What to do: Copy out the material that follows word for word, reproducing every line without alteration.

Listed entries:
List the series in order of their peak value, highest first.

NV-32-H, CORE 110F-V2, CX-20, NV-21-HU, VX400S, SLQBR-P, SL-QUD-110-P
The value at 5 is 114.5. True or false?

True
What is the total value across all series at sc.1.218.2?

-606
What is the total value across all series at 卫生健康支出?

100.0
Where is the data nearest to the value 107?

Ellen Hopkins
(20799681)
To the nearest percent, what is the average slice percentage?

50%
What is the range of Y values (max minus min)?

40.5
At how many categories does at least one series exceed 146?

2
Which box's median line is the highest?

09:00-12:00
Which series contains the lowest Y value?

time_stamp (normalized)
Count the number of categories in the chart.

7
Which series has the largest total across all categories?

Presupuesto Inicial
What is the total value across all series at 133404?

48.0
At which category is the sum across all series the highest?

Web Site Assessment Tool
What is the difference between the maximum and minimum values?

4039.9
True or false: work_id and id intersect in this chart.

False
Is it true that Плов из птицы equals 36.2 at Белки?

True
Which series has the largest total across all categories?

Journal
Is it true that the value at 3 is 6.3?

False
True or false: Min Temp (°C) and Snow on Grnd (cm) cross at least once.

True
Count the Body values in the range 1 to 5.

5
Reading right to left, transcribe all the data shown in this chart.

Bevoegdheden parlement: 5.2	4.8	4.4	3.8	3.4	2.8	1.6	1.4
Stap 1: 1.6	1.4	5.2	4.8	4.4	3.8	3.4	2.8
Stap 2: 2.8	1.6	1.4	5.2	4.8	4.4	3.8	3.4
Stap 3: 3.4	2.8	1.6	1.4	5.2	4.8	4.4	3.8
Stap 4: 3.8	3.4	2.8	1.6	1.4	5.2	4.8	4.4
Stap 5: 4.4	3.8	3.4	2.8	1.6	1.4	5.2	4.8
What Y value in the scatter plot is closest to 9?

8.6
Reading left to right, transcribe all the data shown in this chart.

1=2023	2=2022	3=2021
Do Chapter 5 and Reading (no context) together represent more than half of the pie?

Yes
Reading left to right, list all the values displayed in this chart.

Reply:
List the series in order of their peak value, highest first.

NV-32-H, CORE 110F-V2, CX-20, NV-21-HU, VX400S, SLQBR-P, SL-QUD-110-P
The value at 5 is 114.5. True or false?

True
What is the total value across all series at sc.1.218.2?

-606
What is the total value across all series at 卫生健康支出?

100.0
Where is the data nearest to the value 107?

Ellen Hopkins
(20799681)
To the nearest percent, what is the average slice percentage?

50%
What is the range of Y values (max minus min)?

40.5
At how many categories does at least one series exceed 146?

2
Which box's median line is the highest?

09:00-12:00
Which series contains the lowest Y value?

time_stamp (normalized)
Count the number of categories in the chart.

7
Which series has the largest total across all categories?

Presupuesto Inicial
What is the total value across all series at 133404?

48.0
At which category is the sum across all series the highest?

Web Site Assessment Tool
What is the difference between the maximum and minimum values?

4039.9
True or false: work_id and id intersect in this chart.

False
Is it true that Плов из птицы equals 36.2 at Белки?

True
Which series has the largest total across all categories?

Journal
Is it true that the value at 3 is 6.3?

False
True or false: Min Temp (°C) and Snow on Grnd (cm) cross at least once.

True
Count the Body values in the range 1 to 5.

5
Reading right to left, transcribe all the data shown in this chart.

Bevoegdheden parlement: 5.2	4.8	4.4	3.8	3.4	2.8	1.6	1.4
Stap 1: 1.6	1.4	5.2	4.8	4.4	3.8	3.4	2.8
Stap 2: 2.8	1.6	1.4	5.2	4.8	4.4	3.8	3.4
Stap 3: 3.4	2.8	1.6	1.4	5.2	4.8	4.4	3.8
Stap 4: 3.8	3.4	2.8	1.6	1.4	5.2	4.8	4.4
Stap 5: 4.4	3.8	3.4	2.8	1.6	1.4	5.2	4.8
What Y value in the scatter plot is closest to 9?

8.6
Reading left to right, transcribe all the data shown in this chart.

1=2023	2=2022	3=2021
Do Chapter 5 and Reading (no context) together represent more than half of the pie?

Yes
Reading left to right, list all the values displayed in this chart.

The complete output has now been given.